# WINTER



## Wrestler720 (Dec 21, 2007)

i can not wait to go bowfishing . i want the ice to come off the lakes to darn bad and i could care less about the snow just the ice so i can go bowfishing . ughhhhh its killing me


----------



## blhunter3 (May 5, 2007)

You should have been shooting all winter. I did some, but trapper_2, weasle414, and rednek got a ton of fish.


----------



## carp_killer (Nov 24, 2006)

i think i killed more in winter than summer


----------



## Wrestler720 (Dec 21, 2007)

ya i no but i can hit more stuff with a spear in a dark house than a bow and there isnt a whole lot of open water spots around here


----------



## weasle414 (Dec 31, 2006)

Season's over anyways, so thinking about bowfishing is just gonna kill you...


----------



## Hick-From-Hell (Mar 18, 2008)

Only 2 months.


----------



## carp_killer (Nov 24, 2006)

but these 2 months are longer than the other 10 months combined


----------



## weasle414 (Dec 31, 2006)

trapper_2 said:


> but these 2 months are longer than the other 10 months combined


Yeah they are, but it's alright. This off-season is giving me some time to get things fixed up with my boat and save some money for the '09 season


----------



## rednek (Dec 29, 2006)

not for me  i get to keep shootin them. i found this spot where we got 2 buffs that went close to 40lbs


----------



## weasle414 (Dec 31, 2006)

rednek said:


> not for me  i get to keep shootin them. i found this spot where we got 2 buffs that went close to 40lbs


Shut up Tim you Ford drivin' sob :lol:

I might have to swing by wherever the heck you are in MT while im out in the northern part of Wyoming in a couple weeks and shoot some with ya!


----------



## carp_killer (Nov 24, 2006)

ya but we dont care bout you montana people :lol: besides small ones are harder to hit anyway


----------



## weasle414 (Dec 31, 2006)

trapper_2 said:


> ya but we dont care bout you montana people :lol: besides small ones are harder to hit anyway


Jake, you have a hard enough time trying to hit any buff, much less the little ones. :wink:


----------



## rednek (Dec 29, 2006)

> weasle414 Posted: Tue Mar 10, 2009 5:08 pm Post subject:
> 
> --------------------------------------------------------------------------------
> 
> ...


 :lol: true that. you 2 are always welcomed out at my place. wait till u see the house were lookin at. river in the back yard


----------



## carp_killer (Nov 24, 2006)

then build a pier and rig it up with some lights with a extension cord to the house :lol: im gunna try and save up a little money to come out that way but im not the best with "saving" money much better at spending it.

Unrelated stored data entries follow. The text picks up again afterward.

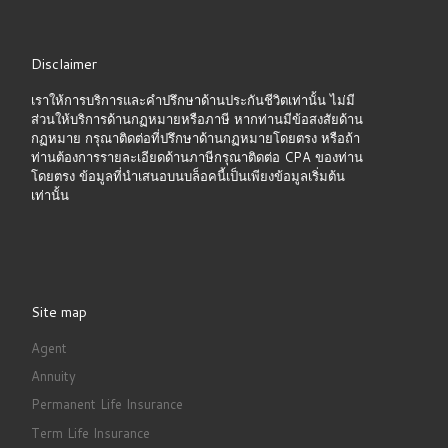
Disclaimer
เราให้การบริการและคำปรึกษาด้านประกันชีวิตเท่านั้น ไม่มี
ส่วนให้บริการด้านกฏหมายหรือภาษี หากท่านมีข้อสงสัยด้าน
กฏหมาย กรุณาติดต่อที่ปรึกษาด้านกฏหมายโดยตรง หรือถ้า
ท่านต้องการรายละเอียดด้านภาษีกรุณาติดต่อ CPA ของท่าน
โดยตรง ข้อมูลที่นำเสนอบนบล็อคนี้เป็นเพียงข้อมูลเริ่มต้น
เท่านั้น
Site map
Agent
Annuity
Permanent Life Insurance
Term Life Insurance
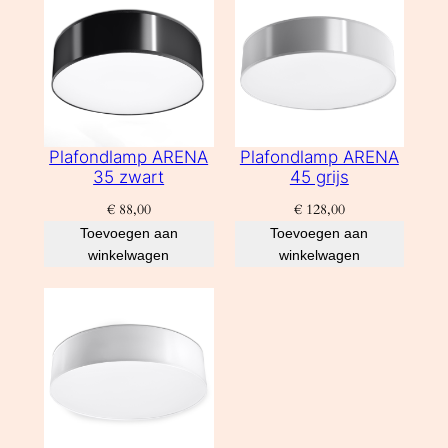
Plafondlamp ARENA
Plafondlamp ARENA
35 zwart
45 grijs
€
88,00
€
128,00
Toevoegen aan
Toevoegen aan
winkelwagen
winkelwagen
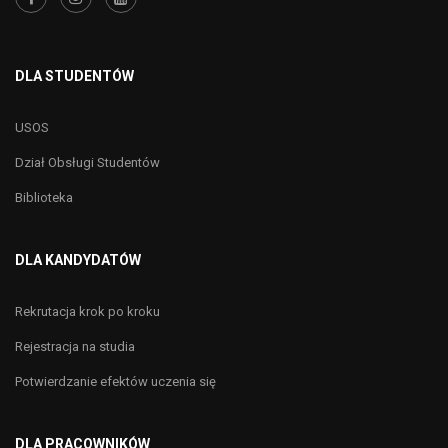
DLA STUDENTÓW
USOS
Dział Obsługi Studentów
Biblioteka
DLA KANDYDATÓW
Rekrutacja krok po kroku
Rejestracja na studia
Potwierdzanie efektów uczenia się
DLA PRACOWNIKÓW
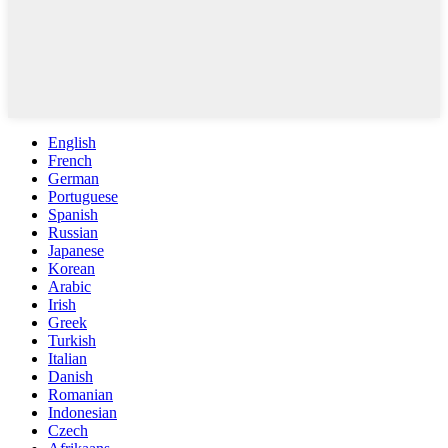
English
French
German
Portuguese
Spanish
Russian
Japanese
Korean
Arabic
Irish
Greek
Turkish
Italian
Danish
Romanian
Indonesian
Czech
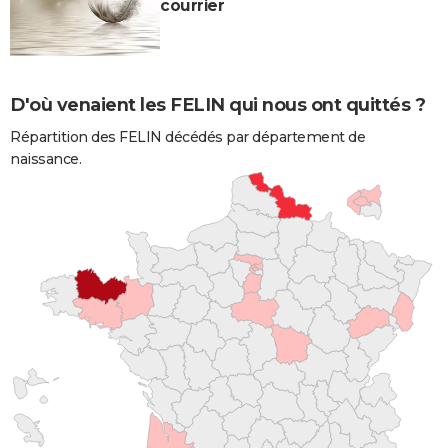
courrier
D'où venaient les FELIN qui nous ont quittés ?
Répartition des FELIN décédés par département de
naissance.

tim watched me shoot TWO thats right TWO buffs that were small. but we wont count the amount i missed/bounced off/wounded with you guys this summer :wink:


----------



## weasle414 (Dec 31, 2006)

rednek said:


> :lol: true that. you 2 are always welcomed out at my place. wait till u see the house were lookin at. river in the back yard


NO rivers for me thanks. I had half my truck hanging over a 5' straight drop off over the crow river yesterday. All I could see when my tires broke loose and I started sliding sideways was water and I would have no way out if it tipped because it would've been on my side. Scared the living p!$$ outa me! Kind of developed a fobia... :shake:


----------